A well-integrated compilation of Japanese bibliography 

Description

Scholarly inquiry into any distant culture is considerably promoted when the materials on which it is based are made proximate to the inquiring scholar. The library, for a student of foreign things, is normally a sine qua non; for the work of U.S. scholars and students in Japanese studies, the collections surveyed here are a fundamental resource. Universities and centers sponsoring Japanese studies ought therefore to pay special attention to improving and maintaining them, and this publication represents part of the University of Michigan Center for Japanese Studies' effort toward that end.Two surveys of note have considered academic programs on Japan at U.S. colleges and universities. The first, under the auspices of SSRC-ACLS, was published in 1970; the second, prepared for the Subcommittee of Japanese studies of the American Panel of CULCON, was published in 1977. Neither was directed particularly at the library collections supporting the programs, although both pointed to the importance of such holdings. After a workshop which it sponsored for Japanese collection librarians August 28-30 1978, in Washington D.C., the Japan-United states Friendship Commission was moved to assist an in-depth survey of the particular and general state of the research collections in this country.
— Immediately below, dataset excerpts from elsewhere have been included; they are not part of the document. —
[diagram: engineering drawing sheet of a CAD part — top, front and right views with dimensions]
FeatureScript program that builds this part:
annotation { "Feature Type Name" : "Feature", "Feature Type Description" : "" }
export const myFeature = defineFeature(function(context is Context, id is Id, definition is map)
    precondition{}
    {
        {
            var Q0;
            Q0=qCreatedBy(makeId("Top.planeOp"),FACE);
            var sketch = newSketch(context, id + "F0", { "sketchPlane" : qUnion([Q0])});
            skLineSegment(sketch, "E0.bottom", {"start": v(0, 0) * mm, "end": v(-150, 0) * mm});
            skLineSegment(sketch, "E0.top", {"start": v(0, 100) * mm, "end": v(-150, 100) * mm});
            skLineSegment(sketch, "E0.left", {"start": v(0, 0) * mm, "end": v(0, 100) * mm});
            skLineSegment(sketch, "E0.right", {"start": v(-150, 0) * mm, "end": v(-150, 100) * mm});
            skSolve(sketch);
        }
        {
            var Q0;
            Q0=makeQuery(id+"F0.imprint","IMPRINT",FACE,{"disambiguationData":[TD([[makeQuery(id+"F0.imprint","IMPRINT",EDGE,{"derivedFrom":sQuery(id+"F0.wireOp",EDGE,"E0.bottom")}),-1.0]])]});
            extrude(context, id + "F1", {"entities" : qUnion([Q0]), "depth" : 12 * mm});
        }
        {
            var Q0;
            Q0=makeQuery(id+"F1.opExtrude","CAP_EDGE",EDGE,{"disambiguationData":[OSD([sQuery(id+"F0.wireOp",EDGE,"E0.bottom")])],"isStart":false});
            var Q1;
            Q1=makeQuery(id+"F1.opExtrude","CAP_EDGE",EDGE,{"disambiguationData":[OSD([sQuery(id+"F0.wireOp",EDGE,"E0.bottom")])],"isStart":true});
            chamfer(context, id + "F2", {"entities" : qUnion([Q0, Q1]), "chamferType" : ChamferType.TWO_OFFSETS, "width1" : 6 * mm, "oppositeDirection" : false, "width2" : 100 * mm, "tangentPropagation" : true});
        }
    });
This volume contains the report of that survey, which provides librarians and others concerned with collection and service development with the kind of comparative data that is usually a spur to ambition. But the surveyors, sponsors, and others involved in the completion of this work are convinced that the future development of these valuable collections depends on cooperation in services and coordination of acquisitions among them. To see themselves here gathered between two covers in itself an achievement promising well for future cooperation. [preface]

Naomi FUKUDA is a former Curator of the Asia Library, University of Michigan, and associate of the University of Michigan Center for Japanese Studies.